### EXERCISE TEXT
+--
# Removing Labels



## ks.bee.kpr (Jan 25, 2005)

If There the paper style lables you can soak them in warm water with 2 tbsp of straight-A cleaner. The lables will nearly fall of the bottles in about 5 min. Hoever if the bottles are screen printed I dont think they are easy to remove but maybe somebody here can help


----------



## chemistbert (Mar 4, 2004)

I saok mine in clorox water. The clorox is basic and helps loosen the glue and it disinfects the insides too.


----------



## Ben Brewcat (Oct 27, 2004)

Bleach is great. Ammonia is good too (DON'T USE BOTH). PBW, straight-A, or other brewing cleansers are cool but a little more spendy. Time's your best ally; with bleach I use two ounces per five gallons (a little stiffer if there's a lot of gunk like bottles from a restaurant or bar) and leave it a couple days. Overnight usually does the deed.

Once they've loosened, I just use my nails to scrape off the gum on the glass, "candle" the bottle sideways and through the bottom for any remaining deposits, and store upside down until use.


----------



## ks.bee.kpr (Jan 25, 2005)

Ben.. did you make some kinda rig to put them upside down? Im trying to find a good way to drain & air out the bottles


----------



## nursebee (Sep 29, 2003)

ks.bee,
Homebrew suppliers sell bottle racks for just that purpose. You could make one, but it would not clean as well as plastic.


----------



## ks.bee.kpr (Jan 25, 2005)

I will check there monday Thanks Nursebee!


----------



## ks.bee.kpr (Jan 25, 2005)

Ok little off the subject but this straight-A cleaner I'm using leaves a white film on the bottles even after Ive scrubed them with a cloth. whats up with that?


----------



## hawgdawg133 (Aug 13, 2002)

Thanks everyone?


----------



## Ben Brewcat (Oct 27, 2004)

The bottle drying racks are great (I have two); some folks use a holesaw to make stands in wood so nothing touches the inside of the bottle. Except for when sanitizing right before use, I store bottles upside down in their cases to prevent dust from falling in. Some folks crumple little squares fo aluminum foil over the tops of the sanitized bottles and store till bottling. I'm a little paranoiod for that.

I've had that same experience with Straight-A; I don't know what it is. Make sure you're not mixing it too strong, but some waters I think interact with the cleanser or the cleanser and the soil to make the deposit. I'm personally a big PBW fan, Star-San too (no-rinse acid sanitizer, SWEET stuff, effective in two minutes but you could drink it). Very earth-friendly, highly effective, and easy to use. It's what many of the pro brewers use for the same reasons; though the McBeer and other super-huge operations boil caustic solution for cleansing   . No affiliation with Five-Star. Bleach is just too hard on my clothes and on our trout!


----------
+--
### TASK ITEM
Please write out the part of the label-removal thread above starting at "Once they've loosened, I" and ending at "down until use.", word for word.
+--
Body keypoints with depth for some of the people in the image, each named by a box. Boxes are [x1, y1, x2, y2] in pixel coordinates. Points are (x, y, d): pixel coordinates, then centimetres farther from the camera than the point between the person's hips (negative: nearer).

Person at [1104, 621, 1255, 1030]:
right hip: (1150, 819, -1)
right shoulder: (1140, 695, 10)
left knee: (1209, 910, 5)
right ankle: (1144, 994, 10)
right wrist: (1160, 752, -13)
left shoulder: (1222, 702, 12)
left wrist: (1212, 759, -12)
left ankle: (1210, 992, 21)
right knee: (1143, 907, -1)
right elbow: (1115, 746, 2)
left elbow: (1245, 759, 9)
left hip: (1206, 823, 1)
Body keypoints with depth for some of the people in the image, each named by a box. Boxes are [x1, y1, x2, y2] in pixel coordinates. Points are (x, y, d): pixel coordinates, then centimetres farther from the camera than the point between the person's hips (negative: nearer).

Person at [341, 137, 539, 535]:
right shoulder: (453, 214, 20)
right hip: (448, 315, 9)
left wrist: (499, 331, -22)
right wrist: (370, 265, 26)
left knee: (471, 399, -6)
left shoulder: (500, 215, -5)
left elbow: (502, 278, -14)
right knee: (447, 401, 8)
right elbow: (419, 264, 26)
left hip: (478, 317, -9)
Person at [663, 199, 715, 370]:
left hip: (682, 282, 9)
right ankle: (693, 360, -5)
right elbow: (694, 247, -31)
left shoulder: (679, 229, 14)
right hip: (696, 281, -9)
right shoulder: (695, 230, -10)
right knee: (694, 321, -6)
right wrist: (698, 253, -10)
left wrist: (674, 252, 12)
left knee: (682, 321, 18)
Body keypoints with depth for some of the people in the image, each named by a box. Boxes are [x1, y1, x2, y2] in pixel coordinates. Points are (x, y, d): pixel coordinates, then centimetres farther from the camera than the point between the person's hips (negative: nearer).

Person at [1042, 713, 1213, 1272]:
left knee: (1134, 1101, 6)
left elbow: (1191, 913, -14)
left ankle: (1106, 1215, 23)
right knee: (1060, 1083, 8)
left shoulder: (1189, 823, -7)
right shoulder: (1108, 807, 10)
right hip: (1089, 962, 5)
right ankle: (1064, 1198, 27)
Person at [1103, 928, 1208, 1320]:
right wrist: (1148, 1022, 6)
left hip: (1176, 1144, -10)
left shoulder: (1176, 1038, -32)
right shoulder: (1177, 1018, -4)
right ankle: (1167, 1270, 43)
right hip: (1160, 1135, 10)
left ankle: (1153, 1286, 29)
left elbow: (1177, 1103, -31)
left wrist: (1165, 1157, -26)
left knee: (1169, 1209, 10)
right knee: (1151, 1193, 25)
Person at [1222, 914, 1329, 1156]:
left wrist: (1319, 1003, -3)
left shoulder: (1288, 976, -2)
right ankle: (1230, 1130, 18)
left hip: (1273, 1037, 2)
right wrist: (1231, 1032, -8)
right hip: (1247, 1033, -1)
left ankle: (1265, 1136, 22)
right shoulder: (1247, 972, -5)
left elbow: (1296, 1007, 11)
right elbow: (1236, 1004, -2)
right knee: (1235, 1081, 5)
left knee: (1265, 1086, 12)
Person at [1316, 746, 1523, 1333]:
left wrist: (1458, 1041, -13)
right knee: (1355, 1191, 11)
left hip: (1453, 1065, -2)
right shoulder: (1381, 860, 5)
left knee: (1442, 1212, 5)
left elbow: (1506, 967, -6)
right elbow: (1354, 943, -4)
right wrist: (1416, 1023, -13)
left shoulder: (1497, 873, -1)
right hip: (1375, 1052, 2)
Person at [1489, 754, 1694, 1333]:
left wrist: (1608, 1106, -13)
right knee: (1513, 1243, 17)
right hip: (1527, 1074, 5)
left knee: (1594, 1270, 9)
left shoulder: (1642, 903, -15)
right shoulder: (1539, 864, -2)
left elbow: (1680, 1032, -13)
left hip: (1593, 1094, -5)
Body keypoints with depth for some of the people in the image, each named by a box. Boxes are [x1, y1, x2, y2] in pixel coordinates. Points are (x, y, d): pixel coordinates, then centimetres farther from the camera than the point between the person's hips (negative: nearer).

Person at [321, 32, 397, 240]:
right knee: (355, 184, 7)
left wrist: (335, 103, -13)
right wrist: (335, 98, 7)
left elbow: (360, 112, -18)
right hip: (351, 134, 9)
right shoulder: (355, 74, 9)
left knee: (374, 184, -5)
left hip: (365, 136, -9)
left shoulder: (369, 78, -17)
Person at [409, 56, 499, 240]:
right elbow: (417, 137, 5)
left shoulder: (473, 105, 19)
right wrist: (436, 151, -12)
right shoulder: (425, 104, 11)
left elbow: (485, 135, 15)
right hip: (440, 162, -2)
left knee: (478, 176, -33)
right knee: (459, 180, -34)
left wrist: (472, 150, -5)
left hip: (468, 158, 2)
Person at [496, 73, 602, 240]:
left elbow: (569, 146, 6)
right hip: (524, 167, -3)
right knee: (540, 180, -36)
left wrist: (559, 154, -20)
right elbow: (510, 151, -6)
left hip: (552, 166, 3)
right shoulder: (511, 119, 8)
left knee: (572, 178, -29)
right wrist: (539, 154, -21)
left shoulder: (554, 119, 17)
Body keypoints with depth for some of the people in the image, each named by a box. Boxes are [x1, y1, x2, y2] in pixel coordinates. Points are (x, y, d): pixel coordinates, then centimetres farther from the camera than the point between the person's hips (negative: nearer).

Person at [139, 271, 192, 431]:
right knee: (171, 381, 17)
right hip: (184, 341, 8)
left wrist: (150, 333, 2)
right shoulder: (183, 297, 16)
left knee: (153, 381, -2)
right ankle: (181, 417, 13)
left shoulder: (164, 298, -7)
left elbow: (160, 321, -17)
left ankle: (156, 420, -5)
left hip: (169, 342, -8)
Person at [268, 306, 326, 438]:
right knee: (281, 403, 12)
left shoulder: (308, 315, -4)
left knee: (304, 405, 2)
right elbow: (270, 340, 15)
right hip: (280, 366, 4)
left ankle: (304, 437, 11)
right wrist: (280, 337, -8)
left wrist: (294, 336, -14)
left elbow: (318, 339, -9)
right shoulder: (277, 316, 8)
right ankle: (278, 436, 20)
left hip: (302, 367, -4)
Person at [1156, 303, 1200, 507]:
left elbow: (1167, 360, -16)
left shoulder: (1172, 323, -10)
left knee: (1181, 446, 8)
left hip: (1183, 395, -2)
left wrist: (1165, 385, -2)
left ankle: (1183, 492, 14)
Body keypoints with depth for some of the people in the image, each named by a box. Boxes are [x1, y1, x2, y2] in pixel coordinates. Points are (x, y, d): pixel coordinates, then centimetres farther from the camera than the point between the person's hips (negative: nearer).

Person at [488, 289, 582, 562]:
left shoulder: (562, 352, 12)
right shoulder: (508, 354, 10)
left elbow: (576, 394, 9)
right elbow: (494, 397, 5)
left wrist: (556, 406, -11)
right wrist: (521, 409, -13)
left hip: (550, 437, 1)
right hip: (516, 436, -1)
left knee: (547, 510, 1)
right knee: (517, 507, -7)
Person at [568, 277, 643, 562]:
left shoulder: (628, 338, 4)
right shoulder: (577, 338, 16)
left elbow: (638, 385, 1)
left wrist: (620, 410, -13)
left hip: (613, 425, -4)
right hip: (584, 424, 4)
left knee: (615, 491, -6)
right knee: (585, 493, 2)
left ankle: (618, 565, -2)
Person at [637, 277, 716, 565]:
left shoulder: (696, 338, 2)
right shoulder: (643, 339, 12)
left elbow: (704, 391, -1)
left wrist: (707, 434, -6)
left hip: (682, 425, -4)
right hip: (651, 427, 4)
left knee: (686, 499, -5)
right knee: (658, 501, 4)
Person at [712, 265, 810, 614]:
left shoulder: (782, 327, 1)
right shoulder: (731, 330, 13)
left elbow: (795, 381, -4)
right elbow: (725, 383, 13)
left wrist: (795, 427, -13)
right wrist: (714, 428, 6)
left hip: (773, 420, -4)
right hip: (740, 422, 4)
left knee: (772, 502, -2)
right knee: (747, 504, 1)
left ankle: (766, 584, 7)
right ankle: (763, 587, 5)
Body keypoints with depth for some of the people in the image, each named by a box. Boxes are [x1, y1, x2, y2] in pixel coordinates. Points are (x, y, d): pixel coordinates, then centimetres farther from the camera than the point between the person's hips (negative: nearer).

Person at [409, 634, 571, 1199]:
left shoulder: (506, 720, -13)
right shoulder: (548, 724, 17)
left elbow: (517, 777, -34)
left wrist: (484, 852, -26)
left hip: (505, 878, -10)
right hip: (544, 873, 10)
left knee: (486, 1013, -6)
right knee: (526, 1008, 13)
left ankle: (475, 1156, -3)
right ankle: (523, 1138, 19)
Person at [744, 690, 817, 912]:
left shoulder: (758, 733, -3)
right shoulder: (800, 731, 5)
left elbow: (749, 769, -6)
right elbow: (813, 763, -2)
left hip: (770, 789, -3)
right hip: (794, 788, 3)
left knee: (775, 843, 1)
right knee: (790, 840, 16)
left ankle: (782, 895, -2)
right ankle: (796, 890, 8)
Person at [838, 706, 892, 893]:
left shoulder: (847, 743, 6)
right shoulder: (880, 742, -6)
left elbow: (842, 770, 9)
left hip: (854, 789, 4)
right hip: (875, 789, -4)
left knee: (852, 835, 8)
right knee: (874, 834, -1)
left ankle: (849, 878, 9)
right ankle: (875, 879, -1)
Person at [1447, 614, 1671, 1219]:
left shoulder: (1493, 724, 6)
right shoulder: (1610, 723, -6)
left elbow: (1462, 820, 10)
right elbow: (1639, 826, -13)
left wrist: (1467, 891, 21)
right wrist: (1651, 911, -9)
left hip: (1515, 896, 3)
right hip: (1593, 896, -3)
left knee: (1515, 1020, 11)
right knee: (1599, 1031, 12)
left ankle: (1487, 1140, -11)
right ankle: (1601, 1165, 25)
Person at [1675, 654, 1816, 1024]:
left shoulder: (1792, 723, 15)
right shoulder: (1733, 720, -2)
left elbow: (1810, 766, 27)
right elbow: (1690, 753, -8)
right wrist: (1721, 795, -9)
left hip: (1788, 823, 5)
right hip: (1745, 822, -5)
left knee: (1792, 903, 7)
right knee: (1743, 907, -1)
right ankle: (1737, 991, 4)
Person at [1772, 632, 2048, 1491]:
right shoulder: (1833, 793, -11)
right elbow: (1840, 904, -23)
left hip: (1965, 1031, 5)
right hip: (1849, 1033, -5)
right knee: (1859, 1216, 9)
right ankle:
+--
### EXERCISE OUTPUT
Once they've loosened, I just use my nails to scrape off the gum on the glass, "candle" the bottle sideways and through the bottom for any remaining deposits, and store upside down until use.